__Excerpted text__:
○ ○ ○ ○

Finally, the dismissal prayer and blessing is given, and the two rites differ very little here. Where they do differ is in how they end. After the final blessing and hymn, the NOM attendant must often try to struggle to pray amidst much noisy clamoring, the hustle and bustle of people socializing with each other. Why shouldn't they? After all, more than likely the tabernacle isn't even present in the Sanctuary, and there are no stern statues staring down at them to suggest a museum-like atmosphere (why is it that more silent respect is shown in museums than in parishes?). However, in the TR liturgy, such post-Mass meditation is built into the very rubrics. After a reading of John 1:1-14 (a meditation on the Incarnation), the priest and people kneel and recite three Hail Marys, one Hail, Holy Queen, one prayer to St. Michael the Archangel, and three invokations of the Sacred Heart of Jesus. What better way to end the Mass? But alas, these closing prayers have been removed from the NOM missal, so anyone wishing to keep this devotion will have to do so on their own.

○ ○ ○ ○

Extracted data entries
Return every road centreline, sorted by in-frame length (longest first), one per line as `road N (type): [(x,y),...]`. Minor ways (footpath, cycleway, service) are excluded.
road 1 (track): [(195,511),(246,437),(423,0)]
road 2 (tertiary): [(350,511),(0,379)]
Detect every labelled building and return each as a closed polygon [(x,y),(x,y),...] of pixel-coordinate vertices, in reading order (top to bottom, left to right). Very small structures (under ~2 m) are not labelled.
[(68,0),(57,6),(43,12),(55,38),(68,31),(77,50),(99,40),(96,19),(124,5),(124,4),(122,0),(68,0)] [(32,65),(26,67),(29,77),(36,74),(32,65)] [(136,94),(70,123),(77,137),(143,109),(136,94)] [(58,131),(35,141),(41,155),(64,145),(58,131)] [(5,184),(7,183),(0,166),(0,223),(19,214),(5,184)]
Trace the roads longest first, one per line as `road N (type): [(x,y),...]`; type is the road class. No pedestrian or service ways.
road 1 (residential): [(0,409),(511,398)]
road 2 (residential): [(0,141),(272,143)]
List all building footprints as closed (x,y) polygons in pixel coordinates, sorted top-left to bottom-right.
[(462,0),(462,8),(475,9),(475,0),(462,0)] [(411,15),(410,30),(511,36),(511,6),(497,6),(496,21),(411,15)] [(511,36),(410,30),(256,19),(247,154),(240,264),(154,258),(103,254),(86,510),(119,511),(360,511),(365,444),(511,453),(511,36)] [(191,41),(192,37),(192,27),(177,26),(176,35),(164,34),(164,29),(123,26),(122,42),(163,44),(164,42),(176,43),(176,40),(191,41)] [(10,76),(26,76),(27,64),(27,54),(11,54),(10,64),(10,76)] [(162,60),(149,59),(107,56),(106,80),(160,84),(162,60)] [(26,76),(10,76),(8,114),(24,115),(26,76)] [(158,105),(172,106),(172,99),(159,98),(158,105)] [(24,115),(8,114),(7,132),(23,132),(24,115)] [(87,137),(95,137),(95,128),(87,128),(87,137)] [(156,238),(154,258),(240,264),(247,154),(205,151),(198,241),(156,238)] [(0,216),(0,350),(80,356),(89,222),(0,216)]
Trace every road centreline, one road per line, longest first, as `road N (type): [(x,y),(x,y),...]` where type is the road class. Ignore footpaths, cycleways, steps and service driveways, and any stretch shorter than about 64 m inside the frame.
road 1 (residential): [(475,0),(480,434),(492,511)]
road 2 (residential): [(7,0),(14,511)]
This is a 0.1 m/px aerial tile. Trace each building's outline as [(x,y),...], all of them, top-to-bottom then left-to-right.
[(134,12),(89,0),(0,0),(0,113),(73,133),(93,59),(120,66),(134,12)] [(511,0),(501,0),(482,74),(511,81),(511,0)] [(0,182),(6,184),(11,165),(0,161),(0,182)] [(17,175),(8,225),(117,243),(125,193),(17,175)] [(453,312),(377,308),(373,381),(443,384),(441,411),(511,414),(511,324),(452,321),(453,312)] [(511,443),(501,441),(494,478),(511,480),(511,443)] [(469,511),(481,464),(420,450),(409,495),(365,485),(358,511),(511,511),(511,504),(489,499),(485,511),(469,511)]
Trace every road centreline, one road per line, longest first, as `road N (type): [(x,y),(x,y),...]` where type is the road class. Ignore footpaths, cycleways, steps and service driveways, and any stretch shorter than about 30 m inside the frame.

○ ○ ○ ○

__Written instruction__: Translate this sentence from the text on how the Mass ends into Spanish: "Finally, the dismissal prayer and blessing is given, and the two rites differ very little here."

__The solution__: Finalmente, se da la oración de despedida y la bendición, y aquí los dos ritos difieren muy poco.